We were given a demo on how quickly SXA can be used to spin up a website; in this case, a website that visually shows all user groups throughout the world, on a map.  But that’s not all … how about throwing in some HoloLens integration and Sitecore Cloud and the map becomes a globe and the globe can be spun, user groups can be chosen and opened for more detail.  Next, let’s add a connection (via a JSON Sitecore device) to a robot named Robbie and integrate it with Amazon’s Alexa … “Alexa, Ask Sitecore to find all user group events.”

What else?  Well, Robbie can see things; Robbie can see your face … Robbie has learned how to read emotions via facial recognition.  The future says to set up Sitecore personalization based on the user’s emotion.  Cool.

This spawned possible answers to questions like:

  • What factors are driving desirable behavior most strongly?
  • How can we prevent the loss of existing customers?
  • What audience behavioral segments are we unaware of? We could target them, or banish them.
  • Can we optimize the sequence of tactics in our lead nurturing program?
  • Can we automate up-selling and cross-selling?
  • Can we make our content authoring processes more efficient?

Sitecore Integration with Microsoft Cognitive Services

mcs

This is the session I was most excited about.  Back in March, for the Sitecore Hackathon, our group used Data Exchange Framework to tap into Microsoft Cognitive Services and pull in tags for images.  It wasn’t until after we were done that I learned that Mark Stiles had already been hard at work creating a layer to easily integrate Sitecore and these services … and he presented its possibilities at the conference.

Within his “Sitecore Cognitive Services,” there are three bits of functionality: the Bot Framework, Sitecore Cognitive Services Service, and the Sitecore Cognitive Services module.

The Bot Framework is machine learning at its best.  Program a chatbot to gradually learn how to properly respond to your customers questions.

The Service is a fast way to integrate your website with the plethora of features Microsoft Cognitive Services offers, like Computer Vision, Emotion Recognition, Facial Analysis,  Video Analysis, even Speech Analysis.  There’s so much to tap into.

The Module is taking this a step further and integrating all of this into the Sitecore Admin.  Faceted image searches, textual analysis of text within images, facial analysis of people within Sitecore images.  Yes, machine-generate the alt text for your images, recognize if an image is too, ahem, adult, what colors are used in the image?

The possibilities seem endless.  By the way, Mark hasn’t tapped into all of the possible Microsoft Cognitive Services functionality; if you’re interested in helping out, contact him.

xDB Contacts and Concurrency Control

Ohhhh … lots of yummy take-aways from this session as well.

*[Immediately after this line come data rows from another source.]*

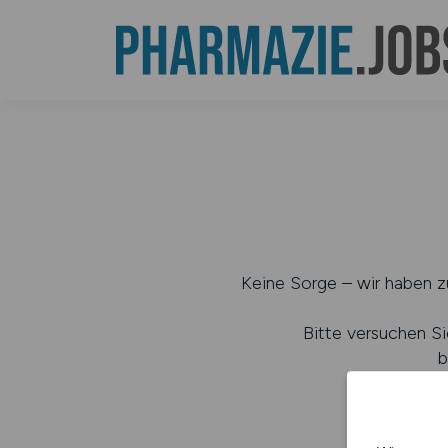
Keine Sorge – wir haben zu
Bitte versuchen Si
b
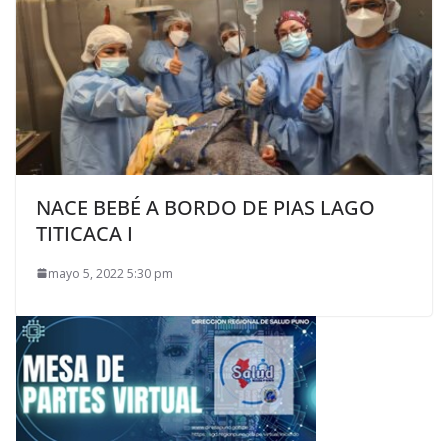
NACE BEBÉ A BORDO DE PIAS LAGO
TITICACA I
mayo 5, 2022 5:30 pm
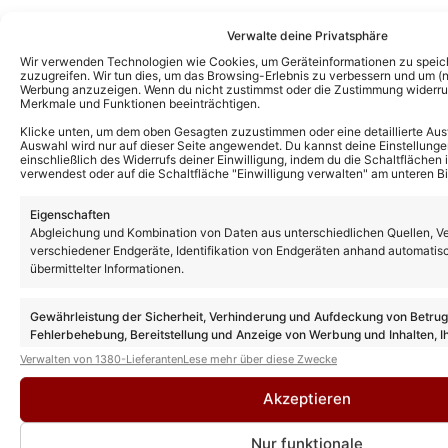
Verwalte deine Privatsphäre
Das könnte Euch auch interessieren:
Wir verwenden Technologien wie Cookies, um Geräteinformationen zu speic
ZDF-Fernsehgarten: Quiz-Special ersetzt
zuzugreifen. Wir tun dies, um das Browsing-Erlebnis zu verbessern und um (ni
nächste Ausgabe: Alle Gäste und wie ihr
Werbung anzuzeigen. Wenn du nicht zustimmst oder die Zustimmung widerruf
schon früher schauen könnt
Merkmale und Funktionen beeinträchtigen.
Klicke unten, um dem oben Gesagten zuzustimmen oder eine detaillierte Aus
Auswahl wird nur auf dieser Seite angewendet. Du kannst deine Einstellunge
einschließlich des Widerrufs deiner Einwilligung, indem du die Schaltflächen 
ZDF-Fernsehgarten Gäste nächste
verwendest oder auf die Schaltfläche "Einwilligung verwalten" am unteren Bi
Ausgabe: Diese Stars sind am 16.08.26
beim Motto „Italo-Schlager“ dabei
Eigenschaften
Abgleichung und Kombination von Daten aus unterschiedlichen Quellen, V
verschiedener Endgeräte, Identifikation von Endgeräten anhand automatis
übermittelter Informationen.
ZDF-Fernsehgarten Gäste heute: Diese
Stars sind am 02.08.26 dabei
Gewährleistung der Sicherheit, Verhinderung und Aufdeckung von Betru
Fehlerbehebung, Bereitstellung und Anzeige von Werbung und Inhalten, I
Entscheidungen zum Datenschutz speichern und übermitteln.
Verwalten von 1380-Lieferanten
Lese mehr über diese Zwecke
ZDF-Fernsehgarten Gäste heute: Diese
Stars sind am 26.07.26 dabei
Akzeptieren
Nur funktionale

For instance, did you know that there are four sets of APIs for accessing the xDB contact data? … which is in a number of locations/states, I may add …

  • Tracker.Current.Contact (in-memory)
  • ContactRepository (access the data in the Collection database)
  • SharedSessionStateManager (access the data in the Shared Session database)
  • ContactManager (utilize both the ContactRepository and SharedSessionStateManager)

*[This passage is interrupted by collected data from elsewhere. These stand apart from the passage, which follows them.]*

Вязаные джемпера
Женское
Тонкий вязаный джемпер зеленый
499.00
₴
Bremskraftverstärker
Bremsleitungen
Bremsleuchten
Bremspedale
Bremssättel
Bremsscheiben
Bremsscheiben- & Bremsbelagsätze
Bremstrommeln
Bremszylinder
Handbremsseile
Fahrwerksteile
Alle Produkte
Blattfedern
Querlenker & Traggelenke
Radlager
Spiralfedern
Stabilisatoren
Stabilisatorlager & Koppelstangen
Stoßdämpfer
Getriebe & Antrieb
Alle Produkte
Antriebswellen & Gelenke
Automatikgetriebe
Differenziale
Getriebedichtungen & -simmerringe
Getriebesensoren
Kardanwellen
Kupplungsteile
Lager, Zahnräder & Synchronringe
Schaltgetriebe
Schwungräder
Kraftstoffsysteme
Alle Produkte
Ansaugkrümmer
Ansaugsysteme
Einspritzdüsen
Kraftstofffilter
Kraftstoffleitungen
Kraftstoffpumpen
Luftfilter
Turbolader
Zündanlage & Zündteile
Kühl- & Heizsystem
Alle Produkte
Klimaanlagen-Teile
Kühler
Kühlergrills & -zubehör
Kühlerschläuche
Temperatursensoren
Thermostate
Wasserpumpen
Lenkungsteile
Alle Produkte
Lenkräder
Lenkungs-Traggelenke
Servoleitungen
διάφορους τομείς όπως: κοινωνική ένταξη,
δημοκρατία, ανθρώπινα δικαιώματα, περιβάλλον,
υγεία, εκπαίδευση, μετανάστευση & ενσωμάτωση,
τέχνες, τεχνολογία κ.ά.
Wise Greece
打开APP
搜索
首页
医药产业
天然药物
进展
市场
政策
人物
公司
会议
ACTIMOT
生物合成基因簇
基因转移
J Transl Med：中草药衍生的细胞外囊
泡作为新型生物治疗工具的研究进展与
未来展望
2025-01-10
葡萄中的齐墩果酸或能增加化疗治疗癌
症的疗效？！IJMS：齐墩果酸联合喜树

Dmytro Shevchenko also discussed the need for a shared session (i.e. for being able to maintain a single contact from interactions coming from multiple private sessions).

A great illustration offered was the summary of Contact Lock stages.

contact lock states

In the initial state, the latest Contact data exists in the Collection database.

When the Session starts, the Contact is locked in the Collection database and copied and loaded  (and unlocked) in the Shared Session database.

On Page Request, the Contact is still locked in the Collection database, and also locked in the Shared Session database but loaded into the Tracker API at this time.

When the Page Request ends, the Contact is removed from the Tracker, it is saved and unlocked in the Shared Session database, and still locked (and not updated) in the Collection database.

At the end of the session, the Contact is no longer available in the Shared Session (of course) and is saved and unlocked in the Collection database.

Well, that’s my summary of highlights from Day 1.  I’ll be posting Day 2 highlights after my extended trip to Paris.